Sohn: Five commissioners failed students, community

A standing-room only crowd listens to viewpoints on a tax increase inside the Hamilton County Commission room Wednesday morning. / Staff photo by Tim Barber
A standing-room only crowd listens to viewpoints on a tax increase inside the Hamilton County Commission room Wednesday morning. / Staff photo by Tim Barber

Five Hamilton County commissioners took a cowardly stand Wednesday, making a vote that became a de facto "no" to raising property taxes aimed at improving Hamilton County schools.

Not only did they not take an up-or-down vote on raising the county schools' operating budget for the first time in 14 years, they didn't even really talk about schools or education or students. Nor did they talk about jobs or county growth or the employers who are begging for the kind of improved education that would give them jobs-ready work candidates.

Instead, our commissioners spent the bulk of two hours debating and asking attorney opinions about what it would mean and accomplish if they separated the schools budget from the rest of the county budget and just voted on what was left.

They didn't say it this way, but in essence what they were asking was could they just make that schools budget request go away. And, in effect, that's what they did. Even though they were told by their own attorney in front of a packed room that they couldn't.

Thus, they never took a vote outright, up or down, on the schools budget or the tax increase it would require. Instead they voted to approve an amendment to the fiscal 2020 budget that removed the proposed 34-cent property tax rate increase.

"Just to be clear," one commissioner asked right before the vote was taken, "a yes vote [for this amendment] is a no vote for the 34-cent tax?" Correct, he was told.

Then Commissioners Chester Bankston, District 9; Tim Boyd, District 8; Sabrena Smedley, District 7; Greg Martin, District 3; and Randy Fairbanks, District 1, cast yes votes, shutting the door on better funding for schools.

That better funding - and the tax increase that would afford it - had and still has approval by many in the community. Much of the community's power structure, including the Chamber of Commerce, homebuilders association, local foundations, business volunteers, school officials, teachers and parents have worked for several years to collate school system data, economic needs and policy examples from other more successful education programs in other communities.

District 2 Commissioner Chip Baker, who previously had been noncommittal about how he would vote, summed it up: "I'm a conservative and I don't like asking for taxes, but I think now is the time when everyone is aligned. If we don't approve it, then I suggest we all [school and county officials] lock ourselves in a room until we figure out how to get it done."

Baker was joined by commissioners Warren Mackey of District 4, Katherlyn Geter of District 5 and David Sharpe of District 6.

What was the end accomplishment of amending the tax ask out of the budget? Nothing.

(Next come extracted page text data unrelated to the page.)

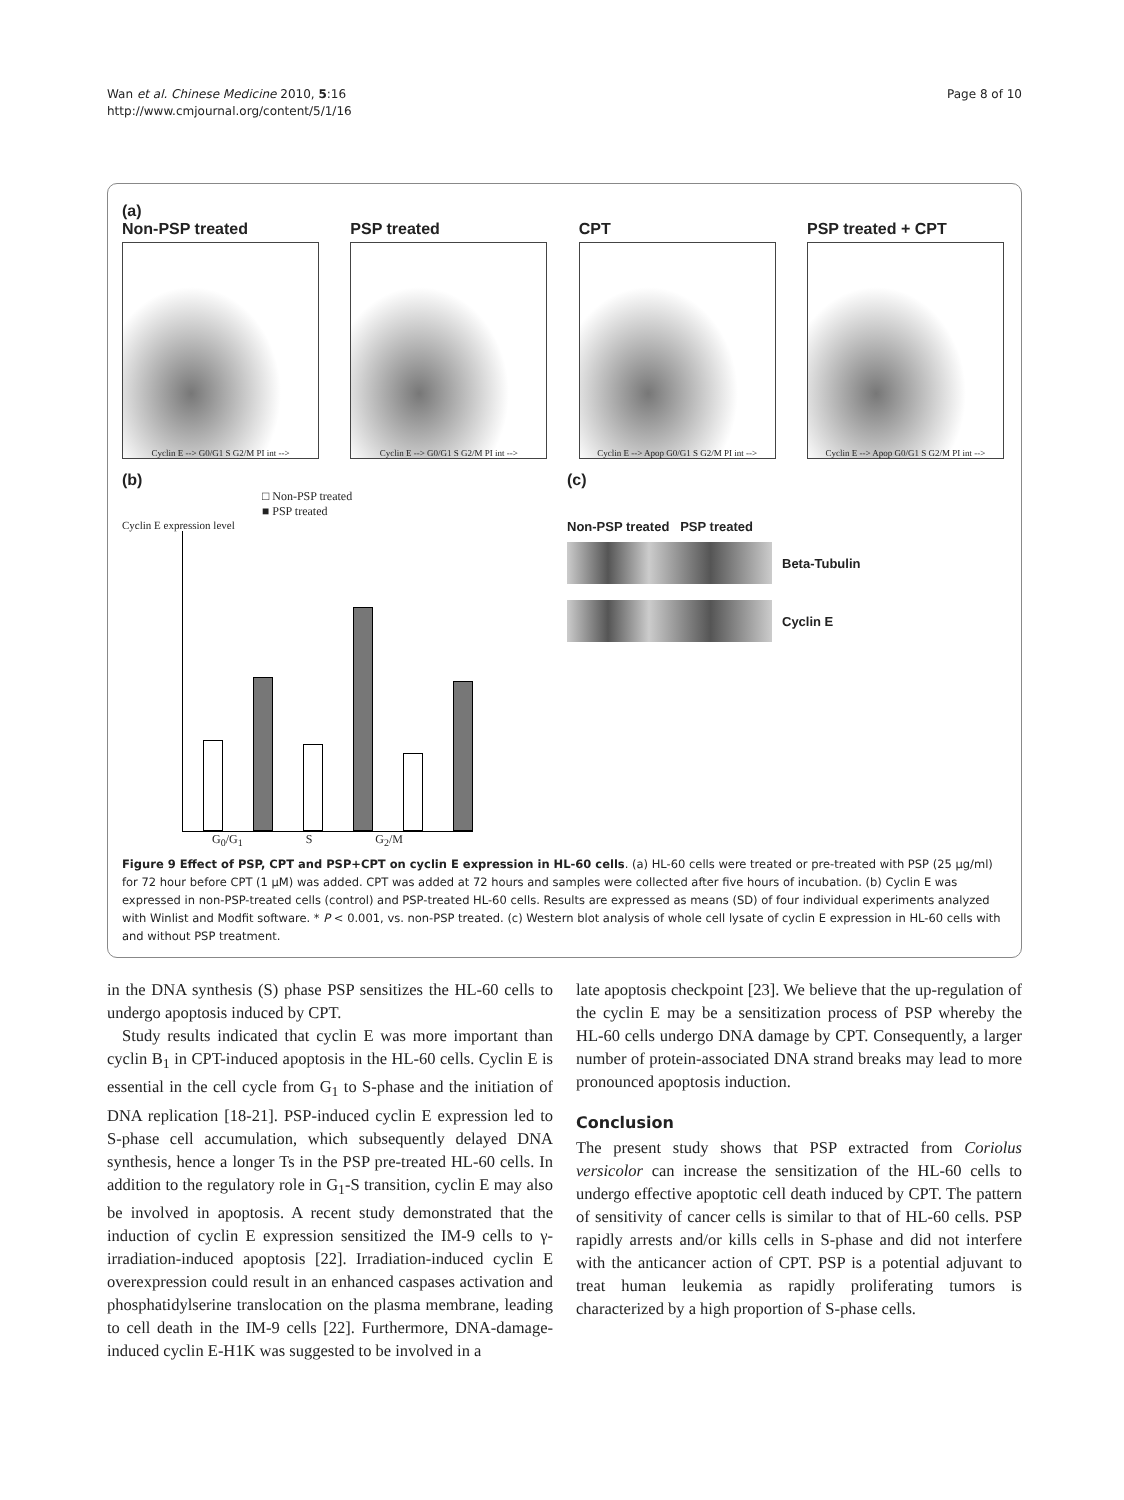Wan et al. Chinese Medicine 2010, 5:16
http://www.cmjournal.org/content/5/1/16
Page 8 of 10
(a)
Non-PSP treated
Cyclin E --> G0/G1 S G2/M PI int -->
PSP treated
Cyclin E --> G0/G1 S G2/M PI int -->
CPT
Cyclin E --> Apop G0/G1 S G2/M PI int -->
PSP treated + CPT
Cyclin E --> Apop G0/G1 S G2/M PI int -->
(b)
□ Non-PSP treated
■ PSP treated
Cyclin E expression level
G<sub>0</sub>/G<sub>1</sub> S G<sub>2</sub>/M
(c)
Non-PSP treated PSP treated
Beta-Tubulin
Cyclin E
Figure 9 Effect of PSP, CPT and PSP+CPT on cyclin E expression in HL-60 cells. (a) HL-60 cells were treated or pre-treated with PSP (25 μg/ml) for 72 hour before CPT (1 μM) was added. CPT was added at 72 hours and samples were collected after five hours of incubation. (b) Cyclin E was expressed in non-PSP-treated cells (control) and PSP-treated HL-60 cells. Results are expressed as means (SD) of four individual experiments analyzed with Winlist and Modfit software. * P < 0.001, vs. non-PSP treated. (c) Western blot analysis of whole cell lysate of cyclin E expression in HL-60 cells with and without PSP treatment.
in the DNA synthesis (S) phase PSP sensitizes the HL-60 cells to undergo apoptosis induced by CPT.
Study results indicated that cyclin E was more important than cyclin B<sub>1</sub> in CPT-induced apoptosis in the HL-60 cells. Cyclin E is essential in the cell cycle from G<sub>1</sub> to S-phase and the initiation of DNA replication [18-21]. PSP-induced cyclin E expression led to S-phase cell accumulation, which subsequently delayed DNA synthesis, hence a longer Ts in the PSP pre-treated HL-60 cells. In addition to the regulatory role in G<sub>1</sub>-S transition, cyclin E may also be involved in apoptosis. A recent study demonstrated that the induction of cyclin E expression sensitized the IM-9 cells to γ-irradiation-induced apoptosis [22]. Irradiation-induced cyclin E overexpression could result in an enhanced caspases activation and phosphatidylserine translocation on the plasma membrane, leading to cell death in the IM-9 cells [22]. Furthermore, DNA-damage-induced cyclin E-H1K was suggested to be involved in a
late apoptosis checkpoint [23]. We believe that the up-regulation of the cyclin E may be a sensitization process of PSP whereby the HL-60 cells undergo DNA damage by CPT. Consequently, a larger number of protein-associated DNA strand breaks may lead to more pronounced apoptosis induction.
Conclusion
The present study shows that PSP extracted from Coriolus versicolor can increase the sensitization of the HL-60 cells to undergo effective apoptotic cell death induced by CPT. The pattern of sensitivity of cancer cells is similar to that of HL-60 cells. PSP rapidly arrests and/or kills cells in S-phase and did not interfere with the anticancer action of CPT. PSP is a potential adjuvant to treat human leukemia as rapidly proliferating tumors is characterized by a high proportion of S-phase cells.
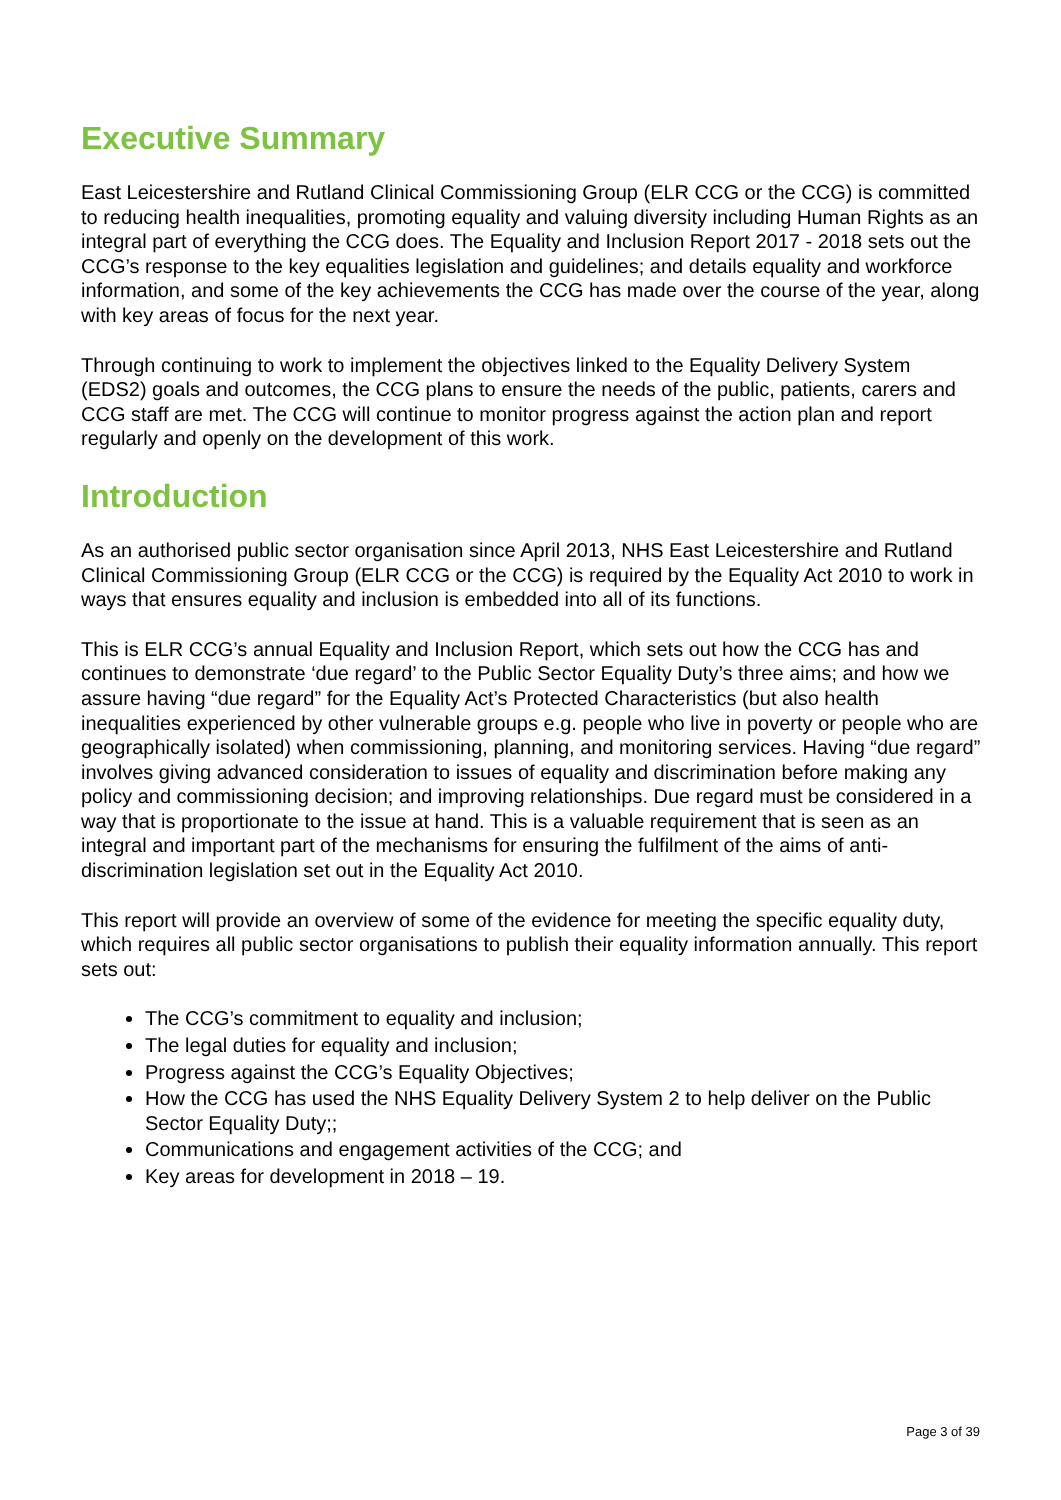Executive Summary
East Leicestershire and Rutland Clinical Commissioning Group (ELR CCG or the CCG) is committed to reducing health inequalities, promoting equality and valuing diversity including Human Rights as an integral part of everything the CCG does. The Equality and Inclusion Report 2017 - 2018 sets out the CCG’s response to the key equalities legislation and guidelines; and details equality and workforce information, and some of the key achievements the CCG has made over the course of the year, along with key areas of focus for the next year.
Through continuing to work to implement the objectives linked to the Equality Delivery System (EDS2) goals and outcomes, the CCG plans to ensure the needs of the public, patients, carers and CCG staff are met. The CCG will continue to monitor progress against the action plan and report regularly and openly on the development of this work.
Introduction
As an authorised public sector organisation since April 2013, NHS East Leicestershire and Rutland Clinical Commissioning Group (ELR CCG or the CCG) is required by the Equality Act 2010 to work in ways that ensures equality and inclusion is embedded into all of its functions.
This is ELR CCG’s annual Equality and Inclusion Report, which sets out how the CCG has and continues to demonstrate ‘due regard’ to the Public Sector Equality Duty’s three aims; and how we assure having “due regard” for the Equality Act’s Protected Characteristics (but also health inequalities experienced by other vulnerable groups e.g. people who live in poverty or people who are geographically isolated) when commissioning, planning, and monitoring services. Having “due regard” involves giving advanced consideration to issues of equality and discrimination before making any policy and commissioning decision; and improving relationships. Due regard must be considered in a way that is proportionate to the issue at hand. This is a valuable requirement that is seen as an integral and important part of the mechanisms for ensuring the fulfilment of the aims of anti-discrimination legislation set out in the Equality Act 2010.
This report will provide an overview of some of the evidence for meeting the specific equality duty, which requires all public sector organisations to publish their equality information annually. This report sets out:
The CCG’s commitment to equality and inclusion;
The legal duties for equality and inclusion;
Progress against the CCG’s Equality Objectives;
How the CCG has used the NHS Equality Delivery System 2 to help deliver on the Public Sector Equality Duty;;
Communications and engagement activities of the CCG; and
Key areas for development in 2018 – 19.
Page 3 of 39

County Attorney Rheubin Taylor already had publicly explained to commissioners that even if they separated the parts of the budget for Wednesday's vote, they still wouldn't have a budget until they voted up or down on the full thing. They have until Aug. 31.

"The commission will need to wait on the school board now to respond," Taylor added after the meeting. "The whole budget has not and will not be approved until a new item [schools budget] is brought to the commission."

Each year, 44,000 kids flow through our kindergarten-to-12th-grade classrooms. Only 4 in 10 of the third-graders can read on grade level, so it's little wonder that only 38% of our high school graduates are seen as jobs-ready by local employers.

If those 6 in 10 graduates could land a living-wage job, in a couple of years they'd be buying some of the $173,900 median-value Hamilton County homes. Then they, too, would be chipping in an extra $150 in property taxes that the proposed tax increase for education would require. Instead, many of them continue to live in poverty. Some turn to crime, and we pay more to jail them than we would have paid to educate them.

The proposed tax increase would have put a literacy coach in every elementary school and expanded the variety of jobs-ready programs in our high schools. It would have helped raise pay for teachers, purchased a laptop for every student and added about 350 new positions, including social workers, art and special education teachers, general classroom teachers, education assistants, truancy officers, school counselors and more.

During Wednesday's meeting, there was talk of the impact a tax increase would have on senior citizens. Yet commissioners punted on that, too; voting 5-3 against seeking state help on a measure that could have made more seniors eligible for tax relief.

Hamilton County Democratic Party Chairwoman Khristy Wilkinson, after the vote, released a statement that beat us to our own conclusion:

"Since quality public education is the key to economic mobility and workforce development, approving the proposed school budget increase was an opportunity for us to change these things for the better in Hamilton County - it was the right thing to do. Five commissioners failed our community this morning, and we're coming for their seats."

Count on it. And know that it won't just be Democrats in the hunt.